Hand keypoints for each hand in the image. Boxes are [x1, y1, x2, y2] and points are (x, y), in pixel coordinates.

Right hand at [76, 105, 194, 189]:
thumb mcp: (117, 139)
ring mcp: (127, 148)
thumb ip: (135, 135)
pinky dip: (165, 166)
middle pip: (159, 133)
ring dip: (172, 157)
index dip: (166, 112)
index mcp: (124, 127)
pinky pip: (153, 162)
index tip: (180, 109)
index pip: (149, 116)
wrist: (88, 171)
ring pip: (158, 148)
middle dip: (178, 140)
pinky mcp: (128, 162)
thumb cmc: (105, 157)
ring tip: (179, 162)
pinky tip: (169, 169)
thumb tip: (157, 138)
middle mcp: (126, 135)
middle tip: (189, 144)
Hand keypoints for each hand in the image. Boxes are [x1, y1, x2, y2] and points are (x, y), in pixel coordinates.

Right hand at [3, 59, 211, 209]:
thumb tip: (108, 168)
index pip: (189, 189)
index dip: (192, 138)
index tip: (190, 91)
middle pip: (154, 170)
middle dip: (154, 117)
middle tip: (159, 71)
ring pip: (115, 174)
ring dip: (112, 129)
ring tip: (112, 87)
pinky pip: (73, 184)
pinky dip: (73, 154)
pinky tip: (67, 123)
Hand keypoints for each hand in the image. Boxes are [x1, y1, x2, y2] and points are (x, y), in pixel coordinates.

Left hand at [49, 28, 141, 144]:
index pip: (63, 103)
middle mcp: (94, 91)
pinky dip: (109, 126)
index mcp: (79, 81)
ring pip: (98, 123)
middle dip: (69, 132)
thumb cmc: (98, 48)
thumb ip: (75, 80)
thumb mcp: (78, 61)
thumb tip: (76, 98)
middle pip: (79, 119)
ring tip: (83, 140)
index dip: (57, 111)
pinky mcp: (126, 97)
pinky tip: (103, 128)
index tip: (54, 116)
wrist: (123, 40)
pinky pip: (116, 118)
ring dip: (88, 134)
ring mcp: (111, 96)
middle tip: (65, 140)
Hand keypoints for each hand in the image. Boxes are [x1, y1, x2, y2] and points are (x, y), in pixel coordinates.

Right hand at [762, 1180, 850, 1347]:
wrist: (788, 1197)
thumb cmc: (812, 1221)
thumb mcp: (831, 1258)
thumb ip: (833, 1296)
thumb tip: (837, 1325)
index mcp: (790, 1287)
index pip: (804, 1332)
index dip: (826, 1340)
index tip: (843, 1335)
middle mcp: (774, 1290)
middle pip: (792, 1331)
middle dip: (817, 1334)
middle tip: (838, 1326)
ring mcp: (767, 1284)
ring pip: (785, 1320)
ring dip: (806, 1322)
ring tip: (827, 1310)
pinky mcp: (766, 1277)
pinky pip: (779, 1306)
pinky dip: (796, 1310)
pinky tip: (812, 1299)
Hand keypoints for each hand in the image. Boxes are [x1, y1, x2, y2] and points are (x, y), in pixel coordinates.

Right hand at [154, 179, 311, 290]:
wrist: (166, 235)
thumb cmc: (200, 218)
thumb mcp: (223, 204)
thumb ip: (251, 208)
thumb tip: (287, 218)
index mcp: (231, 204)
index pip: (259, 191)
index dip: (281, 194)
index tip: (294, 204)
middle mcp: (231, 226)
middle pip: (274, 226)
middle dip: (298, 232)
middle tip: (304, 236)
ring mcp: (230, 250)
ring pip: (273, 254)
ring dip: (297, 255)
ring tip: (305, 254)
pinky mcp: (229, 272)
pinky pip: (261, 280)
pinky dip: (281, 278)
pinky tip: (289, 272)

• **ACTIVITY**:
Only the lines from the one that holds "thumb mcp: (223, 204)" through the end of the records should appear in the answer, each restated exactly.

• **SOLUTION FOR THIS PROBLEM**:
thumb mcp: (223, 204)
thumb ip: (251, 208)
thumb tip: (287, 218)
index mcp: (231, 204)
index pip: (259, 191)
index dip: (281, 194)
index tip: (294, 204)
middle mcp: (231, 226)
middle pip: (274, 226)
middle dip: (298, 232)
middle tip: (304, 236)
ring mcp: (230, 250)
ring pip: (273, 254)
ring dip: (297, 255)
ring tip: (305, 254)
pinky mcp: (229, 272)
pinky pip: (261, 280)
pinky dip: (281, 278)
pinky tip: (289, 272)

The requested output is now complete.